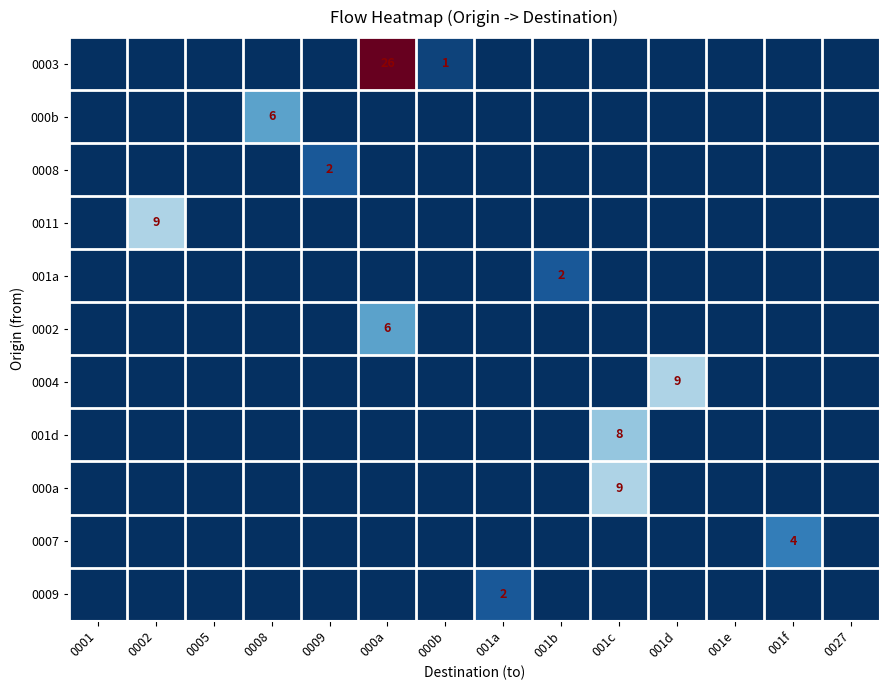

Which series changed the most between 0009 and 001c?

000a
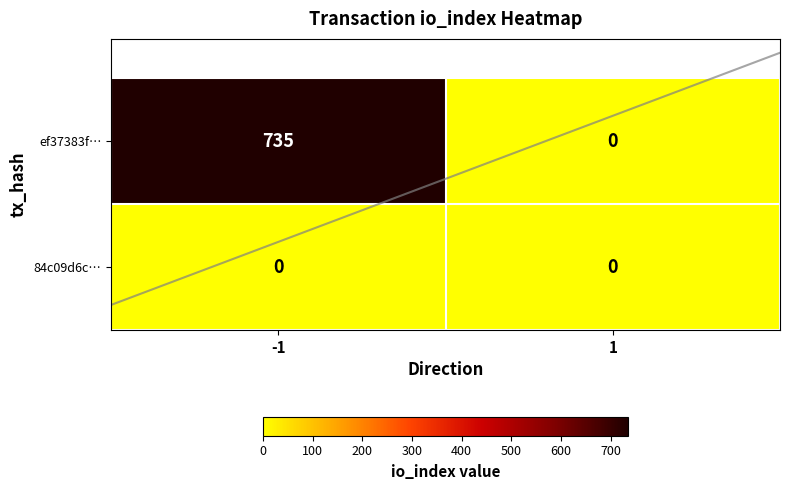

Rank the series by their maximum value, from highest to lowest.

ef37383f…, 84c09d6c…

================

*Цель задания*
Выберите из строк выше все, в которых встречается слово «value», и перепишите их.

*Ваше решение*
Rank the series by their maximum value, from highest to lowest.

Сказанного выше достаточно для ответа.